Crises come in two variants: those for which we could not have prepared, because no one had anticipated them, and those for which we should have been prepared, because they were in fact expected. Covid-19 is in the latter category, no matter what US President Donald Trump says to avoid responsibility for the unfolding catastrophe. Even though the coronavirus itself is new and the timing of the current outbreak could not have been predicted, it was well recognised by experts that a pandemic of this type was likely.
SARS, MERS, H1N1, Ebola, and other outbreaks had provided ample warning. Fifteen years ago, the World Health Organisation (WTO) revised and upgraded the global framework for responding to outbreaks, trying to fix perceived shortcomings in the global response experienced during the SARS outbreak in 2003.
In 2016, the World Bank launched a Pandemic Emergency Financing Facility to provide assistance to low-income countries in the face of cross-border health crises. Most glaringly, just a few months before Covid-19 emerged in Wuhan, China, a US government report cautioned the Trump administration about the likelihood of a flu pandemic on the scale of the influenza epidemic a hundred years ago, which killed an estimated 50 million people worldwide.
Just like climate change, Covid-19 was a crisis waiting to happen. The response in the United States has been particularly disastrous. Trump downplayed the severity of the crisis for weeks. By the time infections and hospitalisations began to soar, the country found itself severely short of test kits, masks, ventilators, and other medical supplies.
The US did not request test kits made available by the WHO, and failed to produce reliable tests early on. Trump declined to use his authority to requisition medical supplies from private producers, forcing hospitals and state authorities to scramble and compete against one another to secure supplies.
Delays in testing and lockdowns have been costly in Europe as well, with Italy, Spain, France, and the United Kingdom (UK) paying a high price. Some countries in East Asia have responded a lot better. South Korea, Singapore, and Hong Kong appear to have controlled the spread of the disease through a combination of testing, tracing, and strict quarantine policies.
Interesting contrasts have emerged within countries as well. In northern Italy, Veneto has done much better than nearby Lombardy, largely owing to more comprehensive testing and earlier imposition of travel restrictions. In the US, the neighbouring states of Kentucky and Tennessee reported their first cases of Covid-19 within a day of each other. By the end of March, Kentucky had only a quarter of the number of cases as Tennessee, because the state acted much more quickly to declare a state of emergency and close down public accommodations.
For the most part, though, the crisis has played out in ways that could have been anticipated from the prevailing nature of governance in different countries. Trump's incompetent, bumbling, self-aggrandising approach to managing the crisis could not have been a surprise, as lethal as it has been. Likewise, Brazil's equally vain and mercurial president, Jair Bolsonaro, has, true to form, continued to downplay the risks.
On the other hand, it should come as no surprise that governments have responded faster and more effectively where they still command significant public trust, such as in South Korea, Singapore, and Taiwan.
China's response was typically Chinese: suppression of information about the prevalence of the virus, a high degree of social control, and a massive mobilisation of resources once the threat became clear. Turkmenistan has banned the word "coronavirus," as well as the use of masks in public. Hungary's Viktor Orbán has capitalised on the crisis by tightening his grip on power, by disbanding parliament after giving himself emergency powers without time limit.
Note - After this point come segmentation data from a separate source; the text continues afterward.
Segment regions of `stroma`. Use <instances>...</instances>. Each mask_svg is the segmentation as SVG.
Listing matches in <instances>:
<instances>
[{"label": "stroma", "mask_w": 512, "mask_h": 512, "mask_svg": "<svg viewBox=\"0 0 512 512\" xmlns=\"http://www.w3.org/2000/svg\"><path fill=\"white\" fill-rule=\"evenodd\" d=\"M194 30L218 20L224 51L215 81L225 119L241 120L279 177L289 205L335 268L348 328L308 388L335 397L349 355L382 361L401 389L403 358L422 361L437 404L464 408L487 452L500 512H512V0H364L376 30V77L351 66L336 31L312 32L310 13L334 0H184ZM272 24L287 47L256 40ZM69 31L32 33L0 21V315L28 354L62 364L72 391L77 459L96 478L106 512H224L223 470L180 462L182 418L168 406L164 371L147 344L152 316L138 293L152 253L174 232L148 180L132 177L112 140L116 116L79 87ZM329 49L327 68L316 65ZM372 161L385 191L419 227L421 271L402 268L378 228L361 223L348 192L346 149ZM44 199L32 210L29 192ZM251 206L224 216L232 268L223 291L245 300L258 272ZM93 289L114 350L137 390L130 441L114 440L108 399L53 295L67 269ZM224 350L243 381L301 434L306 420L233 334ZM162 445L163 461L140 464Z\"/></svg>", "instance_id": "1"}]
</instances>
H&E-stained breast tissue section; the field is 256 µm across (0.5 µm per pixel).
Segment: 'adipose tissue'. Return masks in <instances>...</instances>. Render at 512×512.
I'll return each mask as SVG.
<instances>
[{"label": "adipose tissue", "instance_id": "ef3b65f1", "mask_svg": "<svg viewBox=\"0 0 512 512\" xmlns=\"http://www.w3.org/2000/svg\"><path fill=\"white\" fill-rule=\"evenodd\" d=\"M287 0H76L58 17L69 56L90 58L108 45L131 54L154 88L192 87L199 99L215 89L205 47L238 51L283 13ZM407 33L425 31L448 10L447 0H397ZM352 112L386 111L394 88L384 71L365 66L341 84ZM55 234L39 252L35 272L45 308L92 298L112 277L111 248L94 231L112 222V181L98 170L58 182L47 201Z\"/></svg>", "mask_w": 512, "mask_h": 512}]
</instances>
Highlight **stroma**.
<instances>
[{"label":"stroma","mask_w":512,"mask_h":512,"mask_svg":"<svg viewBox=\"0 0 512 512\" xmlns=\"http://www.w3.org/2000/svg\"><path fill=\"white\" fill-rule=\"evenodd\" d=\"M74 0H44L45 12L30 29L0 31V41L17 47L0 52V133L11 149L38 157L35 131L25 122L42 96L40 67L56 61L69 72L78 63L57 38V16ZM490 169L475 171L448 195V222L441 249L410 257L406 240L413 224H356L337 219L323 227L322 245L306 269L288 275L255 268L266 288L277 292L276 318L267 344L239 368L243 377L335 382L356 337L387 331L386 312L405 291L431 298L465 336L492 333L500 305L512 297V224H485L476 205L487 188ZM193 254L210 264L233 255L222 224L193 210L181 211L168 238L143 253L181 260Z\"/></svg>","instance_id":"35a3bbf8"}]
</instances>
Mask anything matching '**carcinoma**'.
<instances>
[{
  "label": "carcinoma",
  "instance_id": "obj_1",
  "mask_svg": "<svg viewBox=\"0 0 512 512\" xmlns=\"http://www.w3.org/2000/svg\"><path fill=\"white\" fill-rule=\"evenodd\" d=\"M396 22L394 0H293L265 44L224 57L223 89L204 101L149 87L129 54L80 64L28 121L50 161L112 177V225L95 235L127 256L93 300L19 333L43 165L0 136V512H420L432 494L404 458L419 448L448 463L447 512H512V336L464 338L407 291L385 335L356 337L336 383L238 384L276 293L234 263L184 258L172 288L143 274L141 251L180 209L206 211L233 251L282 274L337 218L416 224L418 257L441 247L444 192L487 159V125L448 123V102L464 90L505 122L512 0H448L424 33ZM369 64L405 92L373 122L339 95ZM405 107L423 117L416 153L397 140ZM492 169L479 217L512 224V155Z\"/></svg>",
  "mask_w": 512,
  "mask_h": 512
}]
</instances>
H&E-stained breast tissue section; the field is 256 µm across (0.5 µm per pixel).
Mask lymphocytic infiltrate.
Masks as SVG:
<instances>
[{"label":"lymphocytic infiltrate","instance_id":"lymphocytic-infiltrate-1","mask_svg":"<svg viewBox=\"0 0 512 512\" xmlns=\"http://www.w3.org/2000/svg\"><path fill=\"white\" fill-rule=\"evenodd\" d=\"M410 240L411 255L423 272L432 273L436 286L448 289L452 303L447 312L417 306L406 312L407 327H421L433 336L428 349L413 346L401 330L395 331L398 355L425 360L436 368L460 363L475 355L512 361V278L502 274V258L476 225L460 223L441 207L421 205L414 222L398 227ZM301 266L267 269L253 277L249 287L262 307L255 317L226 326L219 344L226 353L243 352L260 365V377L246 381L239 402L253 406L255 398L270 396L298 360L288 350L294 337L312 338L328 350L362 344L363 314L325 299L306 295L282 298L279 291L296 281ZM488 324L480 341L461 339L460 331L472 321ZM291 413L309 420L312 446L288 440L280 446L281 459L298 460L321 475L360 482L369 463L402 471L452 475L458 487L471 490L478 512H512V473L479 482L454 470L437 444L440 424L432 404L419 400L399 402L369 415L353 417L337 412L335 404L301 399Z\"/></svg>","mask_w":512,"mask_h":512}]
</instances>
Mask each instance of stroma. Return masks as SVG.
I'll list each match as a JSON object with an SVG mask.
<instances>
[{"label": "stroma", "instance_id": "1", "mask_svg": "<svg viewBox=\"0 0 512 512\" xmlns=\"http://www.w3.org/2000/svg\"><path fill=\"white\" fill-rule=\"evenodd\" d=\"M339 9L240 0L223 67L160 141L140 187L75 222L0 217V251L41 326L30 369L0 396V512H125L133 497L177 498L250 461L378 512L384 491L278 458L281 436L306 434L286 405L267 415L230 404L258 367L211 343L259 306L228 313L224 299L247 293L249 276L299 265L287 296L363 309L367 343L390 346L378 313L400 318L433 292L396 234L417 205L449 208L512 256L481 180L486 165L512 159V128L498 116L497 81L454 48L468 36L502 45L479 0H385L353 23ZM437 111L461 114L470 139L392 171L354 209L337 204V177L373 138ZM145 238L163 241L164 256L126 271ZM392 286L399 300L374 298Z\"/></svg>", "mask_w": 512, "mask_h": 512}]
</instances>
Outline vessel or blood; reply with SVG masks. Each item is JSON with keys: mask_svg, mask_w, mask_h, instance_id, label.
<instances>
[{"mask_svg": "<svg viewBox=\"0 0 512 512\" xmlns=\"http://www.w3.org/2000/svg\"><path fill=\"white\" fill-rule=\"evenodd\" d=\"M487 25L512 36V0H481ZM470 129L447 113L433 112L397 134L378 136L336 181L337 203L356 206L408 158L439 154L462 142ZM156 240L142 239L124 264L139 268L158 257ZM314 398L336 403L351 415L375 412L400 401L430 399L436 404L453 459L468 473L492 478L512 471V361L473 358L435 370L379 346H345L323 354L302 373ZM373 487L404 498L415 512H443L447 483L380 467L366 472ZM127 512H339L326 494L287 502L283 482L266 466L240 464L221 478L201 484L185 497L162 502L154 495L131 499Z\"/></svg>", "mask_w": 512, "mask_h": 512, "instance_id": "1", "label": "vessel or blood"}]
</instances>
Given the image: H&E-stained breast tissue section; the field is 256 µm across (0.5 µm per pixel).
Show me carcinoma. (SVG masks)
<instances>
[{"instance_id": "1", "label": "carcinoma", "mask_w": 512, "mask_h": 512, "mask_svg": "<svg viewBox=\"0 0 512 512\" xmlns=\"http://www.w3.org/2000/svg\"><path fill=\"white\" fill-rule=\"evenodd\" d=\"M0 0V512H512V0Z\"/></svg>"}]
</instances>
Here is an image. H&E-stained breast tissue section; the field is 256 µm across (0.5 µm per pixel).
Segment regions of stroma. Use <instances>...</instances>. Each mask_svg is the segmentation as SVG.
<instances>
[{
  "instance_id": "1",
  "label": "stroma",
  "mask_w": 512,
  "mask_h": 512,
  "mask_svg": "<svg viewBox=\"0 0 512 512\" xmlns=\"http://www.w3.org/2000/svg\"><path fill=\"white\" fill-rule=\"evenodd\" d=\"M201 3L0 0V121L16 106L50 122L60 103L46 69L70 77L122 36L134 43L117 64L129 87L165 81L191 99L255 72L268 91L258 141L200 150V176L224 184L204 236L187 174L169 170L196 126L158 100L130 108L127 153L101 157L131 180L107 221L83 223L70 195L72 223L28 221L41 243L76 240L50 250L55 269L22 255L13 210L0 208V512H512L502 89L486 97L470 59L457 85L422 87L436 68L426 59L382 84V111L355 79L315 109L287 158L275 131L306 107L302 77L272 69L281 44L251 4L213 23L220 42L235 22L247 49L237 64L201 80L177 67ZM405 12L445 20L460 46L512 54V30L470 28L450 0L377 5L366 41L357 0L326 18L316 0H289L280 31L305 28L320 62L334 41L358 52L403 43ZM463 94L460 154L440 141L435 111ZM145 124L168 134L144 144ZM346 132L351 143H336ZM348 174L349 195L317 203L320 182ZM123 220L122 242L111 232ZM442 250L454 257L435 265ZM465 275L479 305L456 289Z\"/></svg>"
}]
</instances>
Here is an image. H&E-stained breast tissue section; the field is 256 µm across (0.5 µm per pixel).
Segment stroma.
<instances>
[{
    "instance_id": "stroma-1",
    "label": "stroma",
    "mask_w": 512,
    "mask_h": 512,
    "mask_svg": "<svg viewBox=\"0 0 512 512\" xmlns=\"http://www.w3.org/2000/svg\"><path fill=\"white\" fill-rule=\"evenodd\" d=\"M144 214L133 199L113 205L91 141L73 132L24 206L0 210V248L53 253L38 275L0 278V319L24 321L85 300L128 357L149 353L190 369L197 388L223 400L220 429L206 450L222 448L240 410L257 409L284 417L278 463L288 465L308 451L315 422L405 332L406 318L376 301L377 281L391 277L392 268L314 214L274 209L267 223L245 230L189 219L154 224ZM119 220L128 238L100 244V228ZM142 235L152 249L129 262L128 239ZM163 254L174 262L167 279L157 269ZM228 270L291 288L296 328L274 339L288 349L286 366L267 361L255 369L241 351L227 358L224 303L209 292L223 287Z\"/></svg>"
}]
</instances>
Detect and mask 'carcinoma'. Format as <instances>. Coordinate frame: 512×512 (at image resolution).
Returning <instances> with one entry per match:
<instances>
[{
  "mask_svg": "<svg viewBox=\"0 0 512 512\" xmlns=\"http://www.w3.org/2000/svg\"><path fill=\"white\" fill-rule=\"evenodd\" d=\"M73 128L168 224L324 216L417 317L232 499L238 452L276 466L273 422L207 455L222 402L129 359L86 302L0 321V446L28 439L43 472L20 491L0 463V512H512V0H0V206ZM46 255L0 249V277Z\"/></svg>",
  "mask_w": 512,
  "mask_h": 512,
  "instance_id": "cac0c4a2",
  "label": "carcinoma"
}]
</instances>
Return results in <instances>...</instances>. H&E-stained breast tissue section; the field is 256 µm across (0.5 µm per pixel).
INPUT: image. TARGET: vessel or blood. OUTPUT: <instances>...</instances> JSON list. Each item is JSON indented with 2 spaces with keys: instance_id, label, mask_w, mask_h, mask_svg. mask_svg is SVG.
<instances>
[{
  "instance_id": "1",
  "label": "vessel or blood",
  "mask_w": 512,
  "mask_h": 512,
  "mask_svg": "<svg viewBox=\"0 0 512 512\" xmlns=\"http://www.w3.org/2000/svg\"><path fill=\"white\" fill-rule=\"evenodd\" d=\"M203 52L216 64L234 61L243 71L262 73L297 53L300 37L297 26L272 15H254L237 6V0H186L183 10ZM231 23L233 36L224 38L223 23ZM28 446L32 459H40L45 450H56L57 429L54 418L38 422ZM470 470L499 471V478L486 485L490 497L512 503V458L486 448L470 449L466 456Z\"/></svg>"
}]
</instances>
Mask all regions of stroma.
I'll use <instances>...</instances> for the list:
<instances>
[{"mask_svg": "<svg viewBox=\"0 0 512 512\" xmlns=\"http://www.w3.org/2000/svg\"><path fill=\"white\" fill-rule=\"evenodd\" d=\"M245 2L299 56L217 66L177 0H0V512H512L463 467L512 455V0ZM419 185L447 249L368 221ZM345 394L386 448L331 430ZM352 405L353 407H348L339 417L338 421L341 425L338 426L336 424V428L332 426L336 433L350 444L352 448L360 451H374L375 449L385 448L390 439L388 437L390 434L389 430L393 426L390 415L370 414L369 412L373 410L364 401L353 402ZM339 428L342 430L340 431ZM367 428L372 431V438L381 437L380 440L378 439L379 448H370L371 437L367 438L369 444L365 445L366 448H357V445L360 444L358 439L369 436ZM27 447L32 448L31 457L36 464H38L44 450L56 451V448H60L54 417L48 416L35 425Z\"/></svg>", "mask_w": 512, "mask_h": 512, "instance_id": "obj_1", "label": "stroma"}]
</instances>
The crisis seems to have thrown the dominant characteristics of each country's politics into sharper relief. Countries have in effect become exaggerated versions of themselves. This suggests that the crisis may turn out to be less of a watershed in global politics and economics than many have argued. Rather than putting the world on a significantly different trajectory, it is likely to intensify and entrench already-existing trends.
Momentous events such as the current crisis engender their own "confirmation bias": we are likely to see in the Covid-19 debacle an affirmation of our own worldview. And we may perceive incipient signs of a future economic and political order we have long wished for.
So, those who want more government and public goods will have plenty of reason to think the crisis justifies their belief. And those who are sceptical of government and decry its incompetence will also find their prior views confirmed. Those who want more global governance will make the case that a stronger international public-regime health could have reduced the costs of the pandemic. And those who seek stronger nation-states will point to the many ways in which the WHO seem to have mismanaged its response (for example, by taking China's official claims at face value, opposing travel bans, and arguing against masks).
In short, Covid-19 may well not alter - much less reverse - tendencies evident before the crisis. Neoliberalism will continue its slow death. Populist autocrats will become even more authoritarian. Hyper-globalisation will remain on the defensive as nation-states reclaim policy space. China and the US will continue on their collision course. And the battle within nation-states among oligarchs, authoritarian populists, and liberal internationalists will intensify, while the left struggles to devise a programme that appeals to a majority of voters.
Dani Rodrik, Professor of International Political Economy at Harvard University's John F. Kennedy School of Government, is the author of Straight Talk on Trade: Ideas for a Sane World Economy.